(Chart comprehension records)
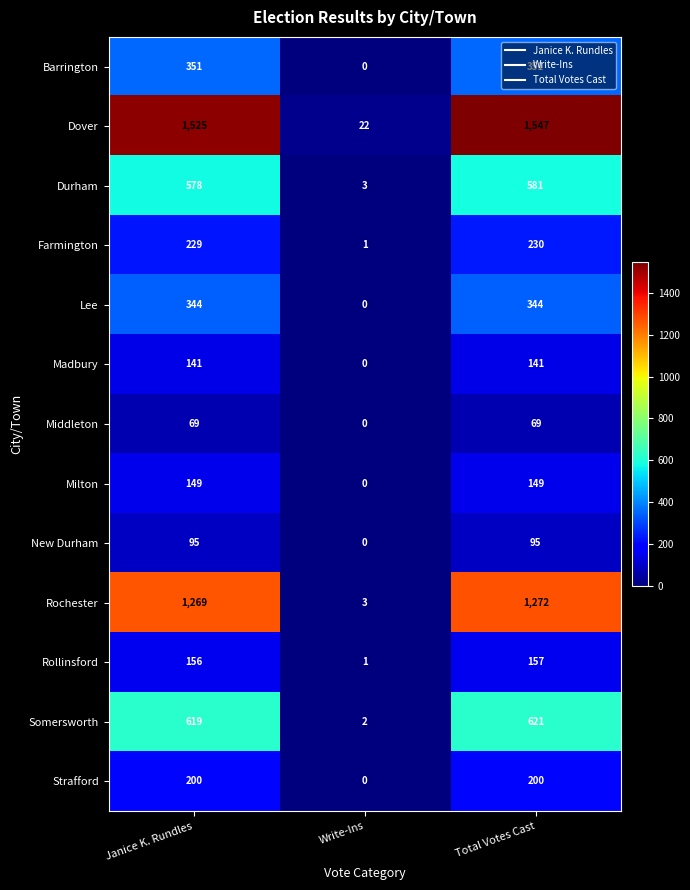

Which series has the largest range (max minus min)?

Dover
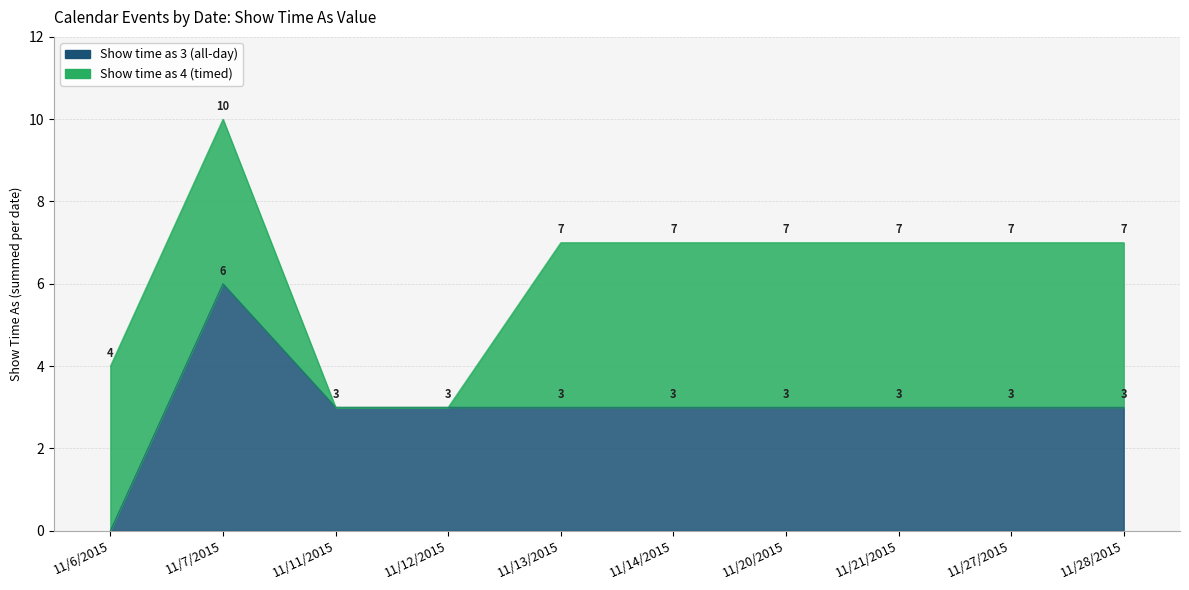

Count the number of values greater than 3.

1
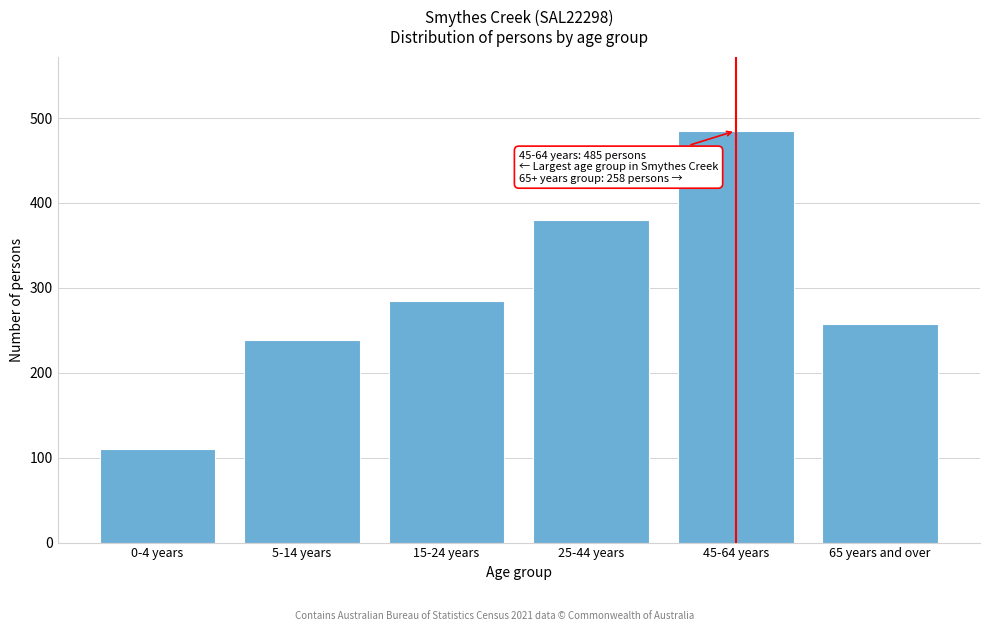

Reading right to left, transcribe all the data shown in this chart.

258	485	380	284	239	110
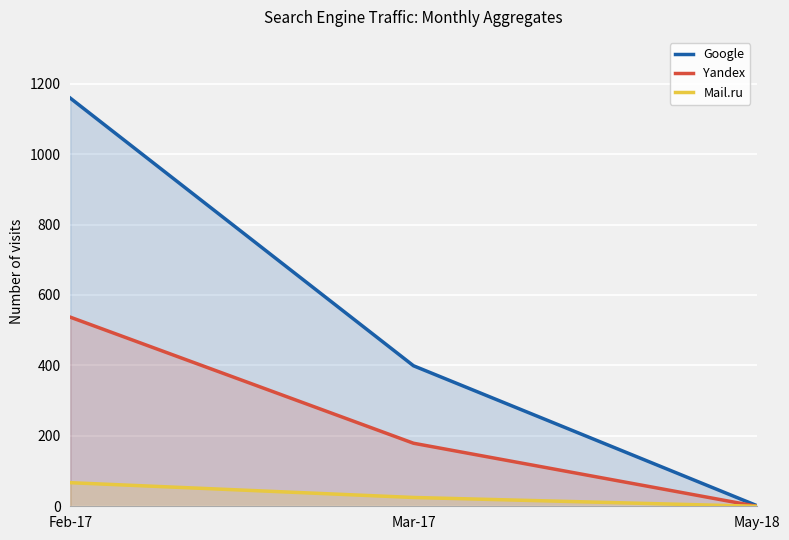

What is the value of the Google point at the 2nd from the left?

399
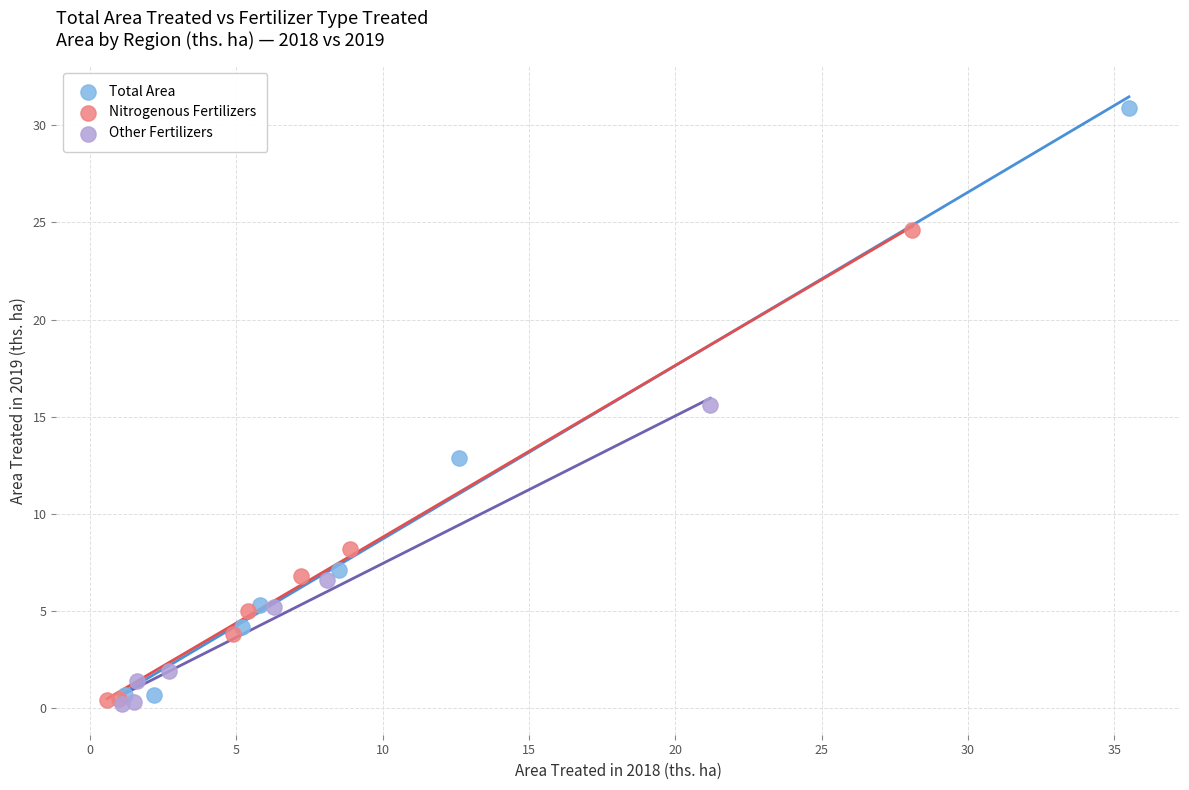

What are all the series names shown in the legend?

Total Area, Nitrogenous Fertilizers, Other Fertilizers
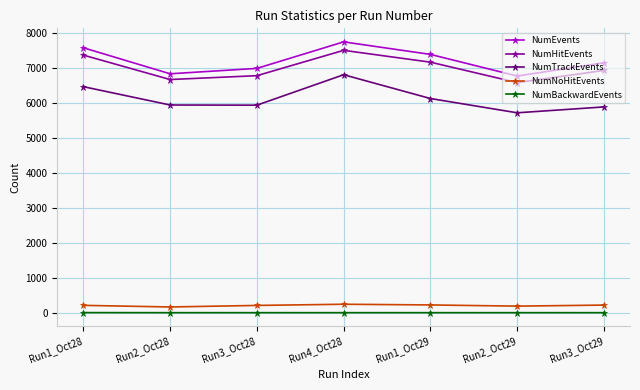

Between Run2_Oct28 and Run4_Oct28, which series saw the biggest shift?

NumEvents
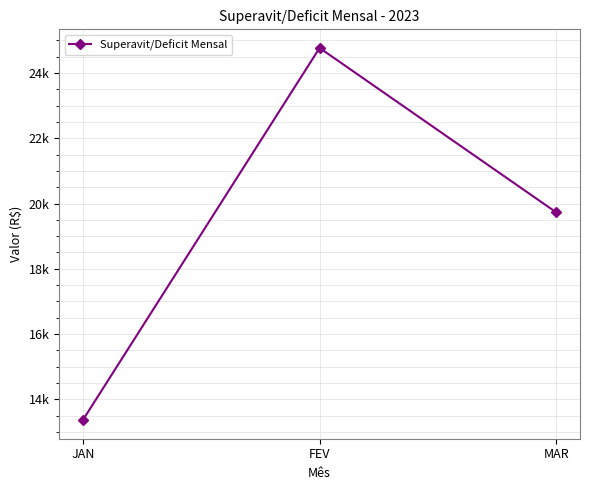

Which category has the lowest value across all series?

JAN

TASK TO COMPLETE: Copy the text of all the records above word for word, leaving out the pictures.

EXPECTED OUTPUT:
Which series has the largest range (max minus min)?

Dover

Count the number of values greater than 3.

1

Reading right to left, transcribe all the data shown in this chart.

258	485	380	284	239	110

What is the value of the Google point at the 2nd from the left?

399

What are all the series names shown in the legend?

Total Area, Nitrogenous Fertilizers, Other Fertilizers

Between Run2_Oct28 and Run4_Oct28, which series saw the biggest shift?

NumEvents

Which category has the lowest value across all series?

JAN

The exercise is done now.